JELD-WEN Completes Sale of Australasia Business to Platinum Equity

CHARLOTTE, N.C., July 2, 2023 /PRNewswire/ — JELD-WEN Holding, Inc. (NYSE: JELD), a leading global manufacturer of building products, today announced that it has completed the previously announced sale of its Australasia business to Platinum Equity, a global investment firm.

“The closing of this transaction represents a significant milestone in our strategy to simplify and streamline the company while maximizing shareholder value,” said JELD-WEN Chief Executive Officer William J. Christensen. “The sale of the Australasia business enables us to focus on our two largest and core regions, North America and Europe, and to strengthen our balance sheet.”   

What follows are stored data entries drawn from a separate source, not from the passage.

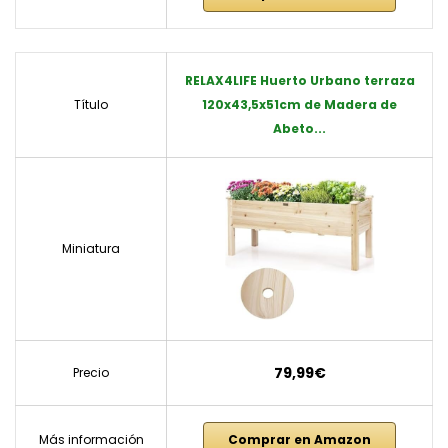
RELAX4LIFE Huerto Urbano terraza
Título
120x43,5x51cm de Madera de
Abeto...
Miniatura
79,99€
Precio
Más información
Comprar en Amazon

The transaction generated net proceeds of approximately $446 million for JELD-WEN and the company plans to use the funds to repay debt. Excluding the Australasia business, JELD-WEN’s 2022 net revenue was $4.5 billion, and the North America and Europe segments contributed 72% and 28% respectively.  


Macquarie Capital served as financial adviser to JELD-WEN, and Herbert Smith Freehills served as legal counsel. Gresham Advisory Partners served as financial adviser to Platinum Equity, and Allens served as legal counsel.

About JELD-WEN Holding, Inc.

JELD-WEN is a leading global designer, manufacturer and distributor of high-performance interior and exterior doors, windows, and related building products serving the new construction and repair and remodeling sectors. Headquartered in Charlotte, N.C., the company operates facilities in 16 countries in North America and Europe and employs approximately 18,000 people. Since 1960, the JELD-WEN team has been committed to making quality products that create safe and sustainable environments for customers, associates and local communities. The JELD-WEN family of brands includes JELD-WEN® worldwide; LaCantina™ and VPI™ in North America; and Swedoor® and DANA® in Europe. For more information, visit

Forward Looking Statements

This press release contains forward-looking statements within the meaning of the Private Securities Litigation Reform Act of 1995. These forward-looking statements are generally identified by the use of forward-looking terminology, including the terms “anticipate,” “believe,” “continue,” “could,” “estimate,” “expect,” “intend,” “likely,” “may,” “plan,” “possible,” “potential,” “predict,” “project,” “should,” “target,” “will,” “would” and, in each case, their negative or other various or comparable terminology. All statements other than statements of historical facts are forward-looking statements, including statements regarding our business strategies and ability to execute on our plans, market potential, future financial performance, customer demand, the potential of our categories, brands and innovations, the impact of our footprint rationalization and modernization program, the impact of acquisitions and divestitures on our business and our ability to maximize value and integrate operations, our pipeline of productivity projects, the estimated impact of tax reform on our results, litigation outcomes, and our expectations, beliefs, plans, objectives, prospects, assumptions, or other future events, all of which involve risks and uncertainties that could cause actual results to differ materially. For a discussion of these risks and uncertainties, please refer to our Annual Report on Form 10-K for the year ended December 31, 2022 and our other filings with the U.S. Securities and Exchange Commission.